Can you reproduce every line of the data below, character for character, with nothing altered?

[Dataset entries]
________________

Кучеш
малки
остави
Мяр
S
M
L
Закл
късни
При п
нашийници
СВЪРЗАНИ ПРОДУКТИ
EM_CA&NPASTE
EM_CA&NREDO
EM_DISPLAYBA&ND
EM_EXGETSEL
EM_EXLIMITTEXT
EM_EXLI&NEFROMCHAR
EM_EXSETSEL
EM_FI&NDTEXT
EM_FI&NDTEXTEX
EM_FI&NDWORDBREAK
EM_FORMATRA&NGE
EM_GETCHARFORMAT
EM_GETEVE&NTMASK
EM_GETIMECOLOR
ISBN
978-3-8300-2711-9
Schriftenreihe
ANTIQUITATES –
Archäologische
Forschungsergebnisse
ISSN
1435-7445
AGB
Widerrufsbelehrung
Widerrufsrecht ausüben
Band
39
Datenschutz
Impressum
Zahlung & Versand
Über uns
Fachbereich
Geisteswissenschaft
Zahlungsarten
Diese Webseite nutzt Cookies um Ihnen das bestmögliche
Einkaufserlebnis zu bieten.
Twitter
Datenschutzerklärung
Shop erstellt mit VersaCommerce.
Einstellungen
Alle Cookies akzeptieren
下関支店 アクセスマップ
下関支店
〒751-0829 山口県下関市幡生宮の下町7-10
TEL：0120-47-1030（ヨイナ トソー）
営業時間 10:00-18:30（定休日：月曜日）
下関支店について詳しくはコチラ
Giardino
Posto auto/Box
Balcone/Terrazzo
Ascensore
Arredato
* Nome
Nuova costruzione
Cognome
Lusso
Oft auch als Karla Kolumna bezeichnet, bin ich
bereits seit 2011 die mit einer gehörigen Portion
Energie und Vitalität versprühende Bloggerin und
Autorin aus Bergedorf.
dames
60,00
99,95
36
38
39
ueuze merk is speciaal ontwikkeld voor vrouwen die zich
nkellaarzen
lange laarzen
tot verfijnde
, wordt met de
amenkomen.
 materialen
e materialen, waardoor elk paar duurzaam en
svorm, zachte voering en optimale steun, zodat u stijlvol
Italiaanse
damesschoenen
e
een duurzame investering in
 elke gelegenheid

________________

> [Answer to this exercise]:
Кучеш
малки
остави
Мяр
S
M
L
Закл
късни
При п
нашийници
СВЪРЗАНИ ПРОДУКТИ
EM_CA&NPASTE
EM_CA&NREDO
EM_DISPLAYBA&ND
EM_EXGETSEL
EM_EXLIMITTEXT
EM_EXLI&NEFROMCHAR
EM_EXSETSEL
EM_FI&NDTEXT
EM_FI&NDTEXTEX
EM_FI&NDWORDBREAK
EM_FORMATRA&NGE
EM_GETCHARFORMAT
EM_GETEVE&NTMASK
EM_GETIMECOLOR
ISBN
978-3-8300-2711-9
Schriftenreihe
ANTIQUITATES –
Archäologische
Forschungsergebnisse
ISSN
1435-7445
AGB
Widerrufsbelehrung
Widerrufsrecht ausüben
Band
39
Datenschutz
Impressum
Zahlung & Versand
Über uns
Fachbereich
Geisteswissenschaft
Zahlungsarten
Diese Webseite nutzt Cookies um Ihnen das bestmögliche
Einkaufserlebnis zu bieten.
Twitter
Datenschutzerklärung
Shop erstellt mit VersaCommerce.
Einstellungen
Alle Cookies akzeptieren
下関支店 アクセスマップ
下関支店
〒751-0829 山口県下関市幡生宮の下町7-10
TEL：0120-47-1030（ヨイナ トソー）
営業時間 10:00-18:30（定休日：月曜日）
下関支店について詳しくはコチラ
Giardino
Posto auto/Box
Balcone/Terrazzo
Ascensore
Arredato
* Nome
Nuova costruzione
Cognome
Lusso
Oft auch als Karla Kolumna bezeichnet, bin ich
bereits seit 2011 die mit einer gehörigen Portion
Energie und Vitalität versprühende Bloggerin und
Autorin aus Bergedorf.
dames
60,00
99,95
36
38
39
ueuze merk is speciaal ontwikkeld voor vrouwen die zich
nkellaarzen
lange laarzen
tot verfijnde
, wordt met de
amenkomen.
 materialen
e materialen, waardoor elk paar duurzaam en
svorm, zachte voering en optimale steun, zodat u stijlvol
Italiaanse
damesschoenen
e
een duurzame investering in
 elke gelegenheid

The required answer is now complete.